>> start Material supplied
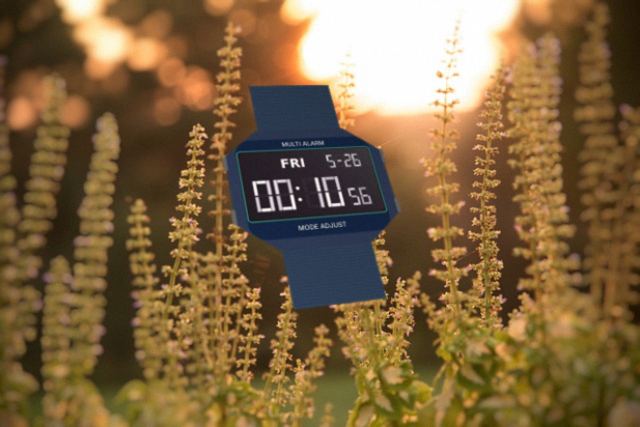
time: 0:10:56
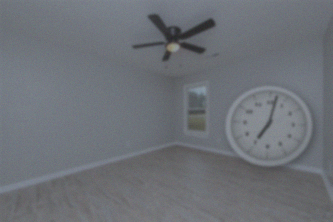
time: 7:02
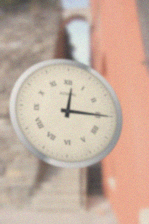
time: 12:15
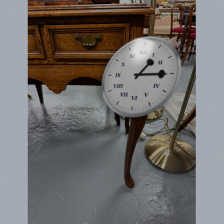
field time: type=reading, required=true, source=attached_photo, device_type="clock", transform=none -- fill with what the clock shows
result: 1:15
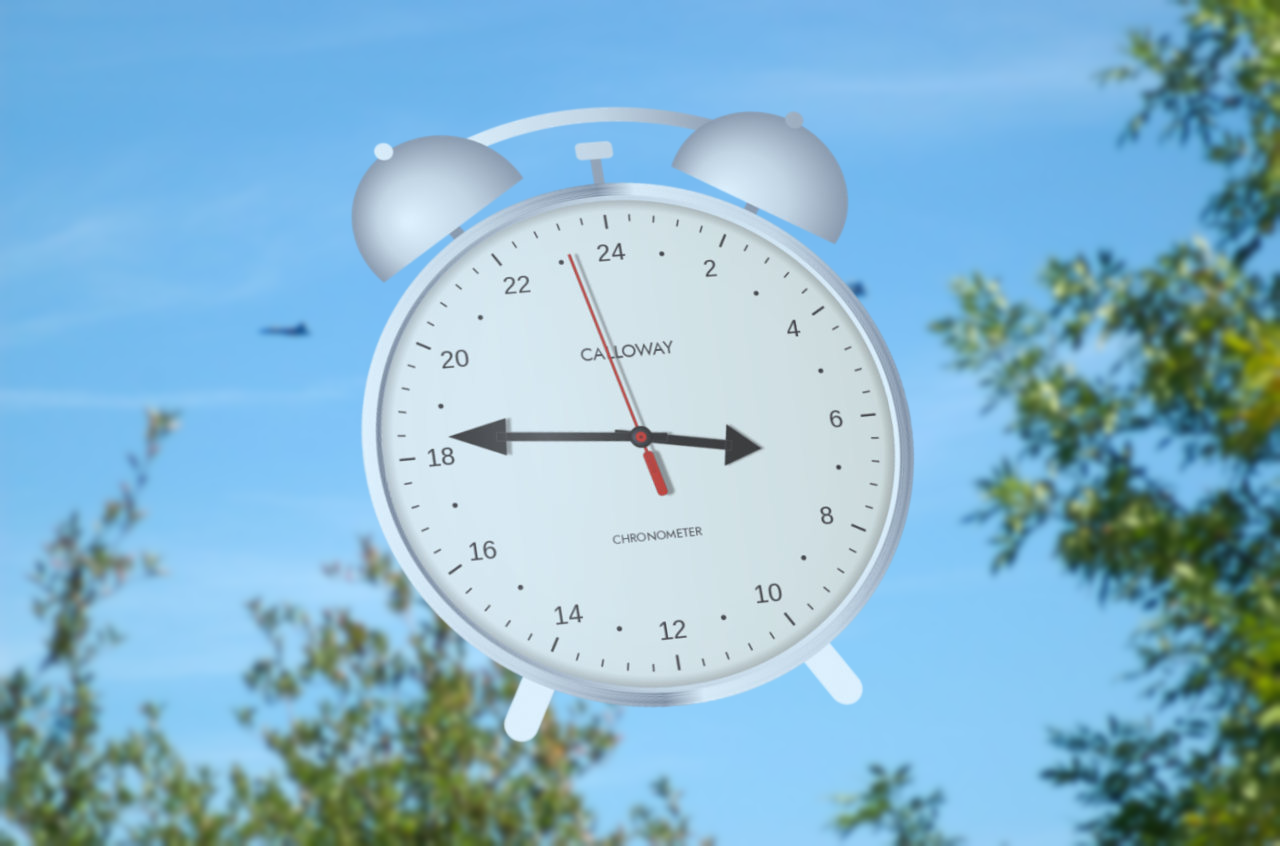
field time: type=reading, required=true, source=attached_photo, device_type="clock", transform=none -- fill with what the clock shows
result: 6:45:58
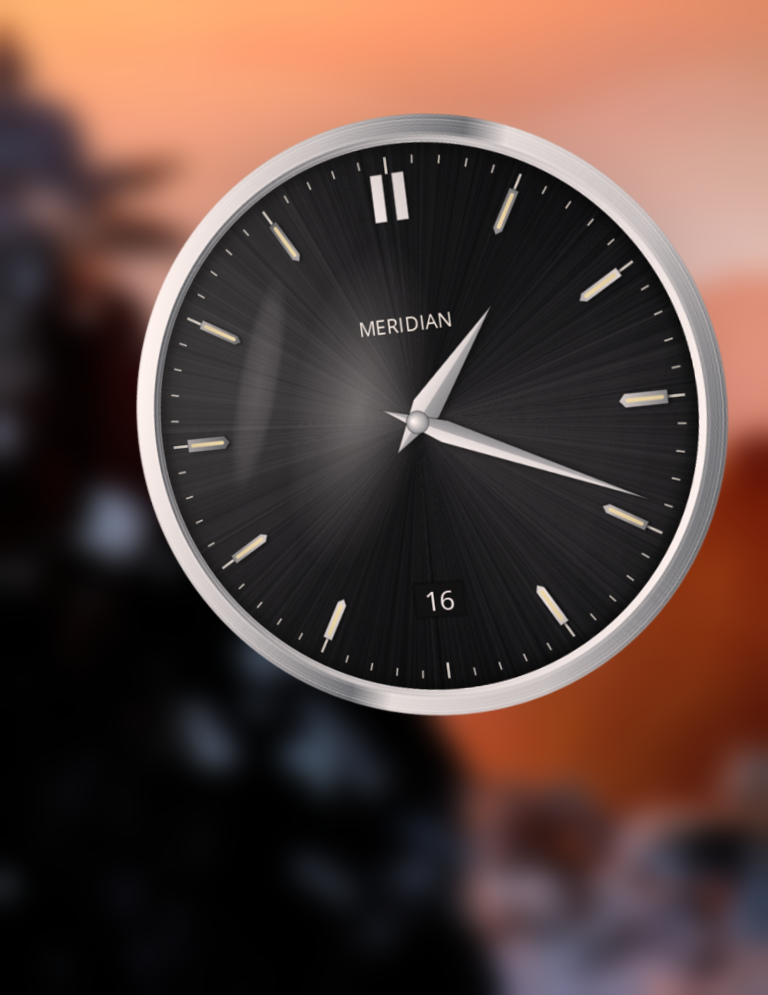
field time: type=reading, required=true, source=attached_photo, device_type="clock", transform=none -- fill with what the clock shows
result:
>> end Material supplied
** Directions **
Can you rename "result" to "output" throughout all of the items above and leave everything else unchanged? Leave the pictures out of your answer.

** Written solution **
time: 0:10:56
time: 7:02
time: 12:15
field time: type=reading, required=true, source=attached_photo, device_type="clock", transform=none -- fill with what the clock shows
output: 1:15
field time: type=reading, required=true, source=attached_photo, device_type="clock", transform=none -- fill with what the clock shows
output: 6:45:58
field time: type=reading, required=true, source=attached_photo, device_type="clock", transform=none -- fill with what the clock shows
output:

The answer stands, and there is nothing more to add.